Чадящая, изгорающая в светце лучина, едва рассеивала сумрак вкруг себя, вот-вот грозилась уже упасть в корытце с водой дотлевающим угольком. Хозяин, взявши из печурки, затеплил, зажёгши от неё, две-три, закрепив их в лучиннике, и взору моему предстала вся небогатая обстановка. Невелика избушка, с полом земляным, рублена как бы не наспех – дерево сырое, от тепла печного соком янтарным брёвна сочатся, мох в пазах… ну, мох – он то высохнет, то сызнова отсыреет, – абы ветер в щели не задувал.

Лавки, как и положено, по стенам, стол длинный, на семью большую, и приставные лавки узкие под столешницу сдвинуты. От лежанки печной до противустоящей стены – полати, завескою куцею задёрнуты, и край одеяльца тонкого лоскутного свисает. А с-под полатей, с лавки, уже за длинной завесью, из-под тулупа – хриплое дрожкое дыхание.

– Баушка, – углядел хозяин мой вопрос, – хворает баушка… Все на тот край побёгли, бахаря слушать. Тоже забрёл сёдни. Ну, ровно деревушка наша при широкой дороге стоит: тот с одной стороны, этот с другой…

– Ктой там? – послышалось из-под полатей, оборвав хрипы, голосом низким да густым, что, не упреждён, – ошибся бы, мол, дед там.

– И к нам гость пожаловал, – откликнулся хозяин. – Путник с мари на дымок зашёл.

– С мари? – тёмная рука высунулась, отдёрнула край завески, потом там повозились, из-под тулупа выбрались ноги в толстых вязаных паголенках и поршнях и голова, обмотанная ветхим повойником.
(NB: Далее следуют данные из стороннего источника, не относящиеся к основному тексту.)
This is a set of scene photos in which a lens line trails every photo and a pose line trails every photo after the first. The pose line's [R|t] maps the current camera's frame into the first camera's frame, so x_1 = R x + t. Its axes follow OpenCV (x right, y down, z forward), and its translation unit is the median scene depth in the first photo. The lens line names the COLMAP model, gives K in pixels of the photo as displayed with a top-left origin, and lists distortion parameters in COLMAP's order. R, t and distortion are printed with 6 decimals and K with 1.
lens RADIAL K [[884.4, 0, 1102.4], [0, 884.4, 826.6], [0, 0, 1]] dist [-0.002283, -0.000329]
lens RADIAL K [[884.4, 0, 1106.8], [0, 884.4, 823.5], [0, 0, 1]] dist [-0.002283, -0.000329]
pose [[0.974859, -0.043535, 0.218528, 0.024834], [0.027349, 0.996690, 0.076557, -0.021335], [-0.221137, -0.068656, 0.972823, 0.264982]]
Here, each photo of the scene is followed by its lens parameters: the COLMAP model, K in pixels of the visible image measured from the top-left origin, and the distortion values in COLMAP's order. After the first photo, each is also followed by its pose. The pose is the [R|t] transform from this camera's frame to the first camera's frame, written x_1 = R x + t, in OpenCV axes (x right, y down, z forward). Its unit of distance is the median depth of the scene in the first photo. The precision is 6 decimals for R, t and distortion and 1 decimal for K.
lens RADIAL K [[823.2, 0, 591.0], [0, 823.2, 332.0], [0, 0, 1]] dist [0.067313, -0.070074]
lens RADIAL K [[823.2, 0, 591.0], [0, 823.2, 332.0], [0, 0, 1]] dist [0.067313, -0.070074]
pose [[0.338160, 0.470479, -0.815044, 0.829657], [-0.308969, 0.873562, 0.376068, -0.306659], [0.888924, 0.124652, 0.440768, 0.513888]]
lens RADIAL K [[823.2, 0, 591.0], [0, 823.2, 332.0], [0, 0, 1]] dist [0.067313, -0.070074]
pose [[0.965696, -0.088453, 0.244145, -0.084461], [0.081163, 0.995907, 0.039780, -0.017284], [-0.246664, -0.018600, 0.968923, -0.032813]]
Тусклые слепые глаза неживо уставились куда-то за пределы и стен, и леса за стенами, и, казалось, за дальние облака, пухнувшие над лесом там, за марями, за ручьями и реками…

Сын, внук ли старухи кинулся, подушку от изголовья за спину ей переложил, завеску сдвинул на верёвочке подале. А баушка только махнула рукой, густым своим голосом повелела:

– Ты ступай, ступай давай, баньку гостю взгрей, бо сколь дён в пути он…

Я, было, заотнекивался – беспокоить, мол, хозяев: баньку-то истопить не малое время, к ночи ли затеивать. Да мужик махнул рукою запокойливо:

– Да банька-то истоплена и прогрета – бахарю же топили, ещё не выстудилась, – и пояснил мне: – мала деревушка, так мы одну баньку, общую на всех в овражке срубили, бочажок на ручье там запрудили. Так в очередь и топим – то мужики, то бабы с малыми детьми, а то, как вот сёдни, и путнику захожему. – Шагнул к порогу: – А то пойду, подкину в каменку – пусть жар не спадёт. Ты, гость, побудь-ка с баушкой, скажи ей новое, что в пути повидал-проведал.

Он вышел, сызнова с усилием протиснувшись в малую дверку. Я положил котомку на нищую лавку, присел рядом, решил чистые портки с рубахою приготовить, раз уж радость такая выпала после блужданий по болотам – хоть и по краю, а и то хорошо будет попариться да отмыться.

Ждал и расспросов от старушки, тоже, знать, по новому наскучившей в хвори и слепоте своей. Но она не стала спрашивать, напротив. Помахала рукою, мол, сиди-сиди, и заговорила нежданное.

– Значит, с мари пришёл… – пожевала, как в раздумье, губами, покивала себе самой и загудела густым, дыханием хриплым прерываемым, голосом. – Ты, гость, слушай. Слушай и не сбивай. Вот, был же такой кудесник Мал Боровик – как не знахарство, так чудеса какие ведывал. И далеко глядеть умел, на лета вперёд.

Дёрнулся я на это «был», но, не видя, почуяла, остановила всё тем же взмахом ладони: «сиди-сиди». Я заменил в светце лучины, сел, вслушивался сторожко, а голос, густой, так не вяжущийся с недвижными, в дали неведомые глядящими глазами неживыми, вёл далее.

– Давно было, я ещё молодухой была. Пошли мы с бабами по грибы-ягоды, да поблизу бора тропка вела, где Мал от Боровик обретался. Я с тропки тут и отступи: грибков цельную полянку узрела, да все один в один, крепенькие. Туесок отставила, на колени, давай срезать. Глядь-поглядь – дедка стоит рядом, сам как грибок: росточком невелик, борода по колена и шапка на голове чудна́я, широкая. Стоит, посмеивается. Я сперва испугалась, да больно глаза добрые у него были. Притихла. Тут он и говорит слова странные, да велел запомнить на всю жизнь.